April 13, 2014: Starting to look like a house
The walls are in place and the roof trusses are up. Don and crew are now working on the roof Zip sheathing. The project is starting the come together and look like a house! The weather has been amazing — a big reason why so much got done this week.
Using the Lull forklift to raise the SIP walls
With the ground dried up, Don was able to maneuver the Lull forklift through the mud, allowing him to raise the SIPs on the east and west sides. The SIPs are considerably bigger and heavier than those on the north and south sides. It would have been difficult to lift them by hand, so we really lucked out.
The video shows the Lull forklift lifting the SIP, with a rope used to stabilize the SIP. Notice how the SIP starts to slip off the fork, and then the guys on the roof were able to pull it back into place, but not before having to walk out on the headers like acrobats. They are fearless. Keep in mind that there’s no floor under them – they are balancing on the header beams, and on one side there’s a two-story drop!
Once the Lull forklift got the SIP most of the way up, the guys on the roof were able to pull it upright against the house.
To help lift the panel onto the foundation ledge by hand, a little plastic handle came in handy.
Sliding these large panels over was difficult, so the Lull forklift was used to push them in place.

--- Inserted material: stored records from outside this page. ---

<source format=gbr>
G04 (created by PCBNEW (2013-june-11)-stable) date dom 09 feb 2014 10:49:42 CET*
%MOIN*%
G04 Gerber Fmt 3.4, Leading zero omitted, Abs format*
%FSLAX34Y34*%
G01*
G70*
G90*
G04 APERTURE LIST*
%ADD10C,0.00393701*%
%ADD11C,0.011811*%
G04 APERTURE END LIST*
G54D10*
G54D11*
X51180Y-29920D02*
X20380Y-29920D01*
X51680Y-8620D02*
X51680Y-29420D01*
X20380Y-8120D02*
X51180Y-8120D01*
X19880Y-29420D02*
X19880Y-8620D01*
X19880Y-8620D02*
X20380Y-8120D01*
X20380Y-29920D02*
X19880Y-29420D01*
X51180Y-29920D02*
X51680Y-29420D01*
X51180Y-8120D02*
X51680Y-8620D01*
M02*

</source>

For some reason, the panels on this side came out bowed, making it tough to get them to interlock. Using the forklift to push on the panel, the guys hammered furiously on the seam, gradually jostling the two panels together.

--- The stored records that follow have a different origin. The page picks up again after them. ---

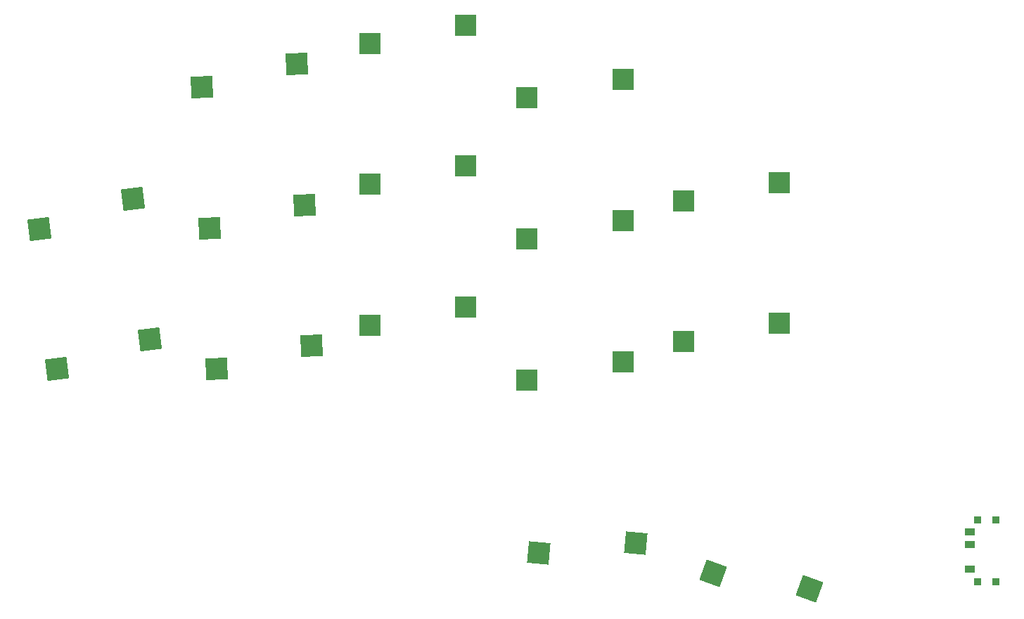
<source format=gtp>
%TF.GenerationSoftware,KiCad,Pcbnew,(6.0.4)*%
%TF.CreationDate,2022-05-17T22:37:58+02:00*%
%TF.ProjectId,battoota,62617474-6f6f-4746-912e-6b696361645f,v1.0.0*%
%TF.SameCoordinates,Original*%
%TF.FileFunction,Paste,Top*%
%TF.FilePolarity,Positive*%
%FSLAX46Y46*%
G04 Gerber Fmt 4.6, Leading zero omitted, Abs format (unit mm)*
G04 Created by KiCad (PCBNEW (6.0.4)) date 2022-05-17 22:37:58*
%MOMM*%
%LPD*%
G01*
G04 APERTURE LIST*
G04 Aperture macros list*
%AMRotRect*
0 Rectangle, with rotation*
0 The origin of the aperture is its center*
0 $1 length*
0 $2 width*
0 $3 Rotation angle, in degrees counterclockwise*
0 Add horizontal line*
21,1,$1,$2,0,0,$3*%
G04 Aperture macros list end*
%ADD10R,0.900000X0.900000*%
%ADD11R,1.250000X0.900000*%
%ADD12RotRect,2.600000X2.600000X3.000000*%
%ADD13R,2.600000X2.600000*%
%ADD14RotRect,2.600000X2.600000X340.000000*%
%ADD15RotRect,2.600000X2.600000X7.000000*%
%ADD16RotRect,2.600000X2.600000X355.000000*%
G04 APERTURE END LIST*
D10*
%TO.C,T1*%
X161400140Y52144619D03*
X163600140Y59544619D03*
X163600140Y52144619D03*
X161400140Y59544619D03*
D11*
X160425140Y53594619D03*
X160425140Y56594619D03*
X160425140Y58094619D03*
%TD*%
D12*
%TO.C,S11*%
X79432120Y114501717D03*
X68013088Y111700252D03*
%TD*%
D13*
%TO.C,S15*%
X99770817Y102196989D03*
X88220817Y99996989D03*
%TD*%
%TO.C,S21*%
X118686087Y95636017D03*
X107136087Y93436017D03*
%TD*%
%TO.C,S29*%
X137493280Y100228852D03*
X125943280Y98028852D03*
%TD*%
D14*
%TO.C,S33*%
X141122930Y51241724D03*
X129517036Y53124733D03*
%TD*%
D12*
%TO.C,S7*%
X81211544Y80548313D03*
X69792512Y77746848D03*
%TD*%
D15*
%TO.C,S5*%
X59650348Y98218960D03*
X48454553Y94627767D03*
%TD*%
D13*
%TO.C,S27*%
X137493280Y83228852D03*
X125943280Y81028852D03*
%TD*%
D12*
%TO.C,S9*%
X80321832Y97525015D03*
X68902800Y94723550D03*
%TD*%
D13*
%TO.C,S13*%
X99770817Y85196989D03*
X88220817Y82996989D03*
%TD*%
%TO.C,S17*%
X99770818Y119196989D03*
X88220818Y116996989D03*
%TD*%
D16*
%TO.C,S31*%
X120202198Y56755443D03*
X108504407Y55570464D03*
%TD*%
D15*
%TO.C,S3*%
X61722127Y81345674D03*
X50526332Y77754481D03*
%TD*%
D13*
%TO.C,S23*%
X118686087Y112636017D03*
X107136087Y110436017D03*
%TD*%
%TO.C,S19*%
X118686087Y78636017D03*
X107136087Y76436017D03*
%TD*%
M02*

</source>
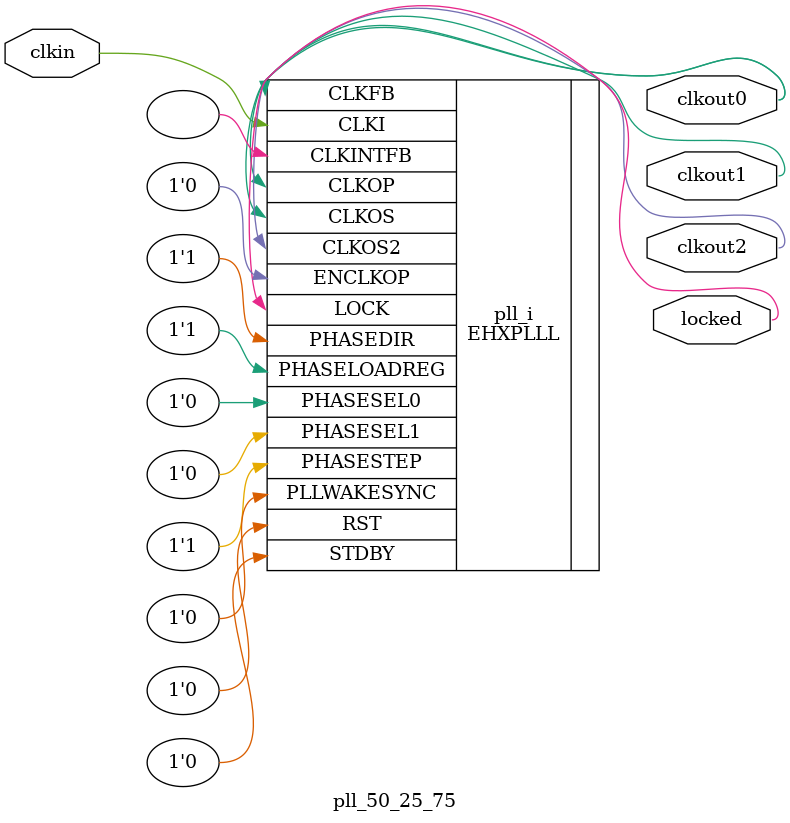
<source format=v>
module pll_50_25_75
(
    input clkin, // 25 MHz, 0 deg
    output clkout0, // 50 MHz, 0 deg
    output clkout1, // 25 MHz, 0 deg
    output clkout2, // 75 MHz, 0 deg
    output locked
);
(* FREQUENCY_PIN_CLKI="25" *)
(* FREQUENCY_PIN_CLKOP="50" *)
(* FREQUENCY_PIN_CLKOS="25" *)
(* FREQUENCY_PIN_CLKOS2="75" *)
(* ICP_CURRENT="12" *) (* LPF_RESISTOR="8" *) (* MFG_ENABLE_FILTEROPAMP="1" *) (* MFG_GMCREF_SEL="2" *)
EHXPLLL #(
        .PLLRST_ENA("DISABLED"),
        .INTFB_WAKE("DISABLED"),
        .STDBY_ENABLE("DISABLED"),
        .DPHASE_SOURCE("DISABLED"),
        .OUTDIVIDER_MUXA("DIVA"),
        .OUTDIVIDER_MUXB("DIVB"),
        .OUTDIVIDER_MUXC("DIVC"),
        .OUTDIVIDER_MUXD("DIVD"),
        .CLKI_DIV(1),
        .CLKOP_ENABLE("ENABLED"),
        .CLKOP_DIV(12),
        .CLKOP_CPHASE(5),
        .CLKOP_FPHASE(0),
        .CLKOS_ENABLE("ENABLED"),
        .CLKOS_DIV(24),
        .CLKOS_CPHASE(5),
        .CLKOS_FPHASE(0),
        .CLKOS2_ENABLE("ENABLED"),
        .CLKOS2_DIV(8),
        .CLKOS2_CPHASE(5),
        .CLKOS2_FPHASE(0),
        .FEEDBK_PATH("CLKOP"),
        .CLKFB_DIV(2)
    ) pll_i (
        .RST(1'b0),
        .STDBY(1'b0),
        .CLKI(clkin),
        .CLKOP(clkout0),
        .CLKOS(clkout1),
        .CLKOS2(clkout2),
        .CLKFB(clkout0),
        .CLKINTFB(),
        .PHASESEL0(1'b0),
        .PHASESEL1(1'b0),
        .PHASEDIR(1'b1),
        .PHASESTEP(1'b1),
        .PHASELOADREG(1'b1),
        .PLLWAKESYNC(1'b0),
        .ENCLKOP(1'b0),
        .LOCK(locked)
	);
endmodule

</source>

Update on the views from the windows out back
Now that the walls are up, I’m less concerned about the views out back. The walls do indeed obscure the most wonderful parts of the view, but now that you can’t see those parts, you don’t know they are missing. Instead, all you see is a subset of the view, but it looks charming regardless.
If you walk up to the rear bedroom window, you observe a reasonably wide-angle view, just not the whole wraparound view. Still, it would have been nice to have more windows on this side of the house — the north side — but I’m happy with how it turned out. Neighbor Jesse (an architect, coincidentally) remarked that sometimes it’s good to have to “work for the view.”
Details at the window frame and roof eave
Zip sheathing at the window opening provides a moisture-resistive barrier and air barrier all in one panel. The edge of the sheathing is taped around the corner of the rough opening.
At the roof eave, the Zip sheathing is placed face down. The tape runs along the underside of the sheathing and is dangling out, eventually to be taped to more Zip sheathing that will run under the roof truss. Lots of caulk went under the Zip sheathing – between the SIP and the Zip – presumably to allow the SIP to expand without lifting apart the critical Zip barrier. More tape will go on the other corner of the Zip sheathing where it meets the outer side of the SIP.
Roof trusses have arrived
The roof trusses were manufactured off site and delivered on Tuesday. The Lull forklift came in handy for getting these up on the roof.
The rest of the week was spent working on the roof, even with two extra guys for some of the time. A lot of work (and exciting acrobatics) went into getting this part of the roof together.
Alexi Arango is an assistant professor of physics at Mount Holyoke College in South Hadley, Massachusetts, where he and his students conduct research on next-generation photovoltaic cells. Arango teaches a joint physics/environmental studies course on renewable energy. Arango’s blog is called Potwine Passive House.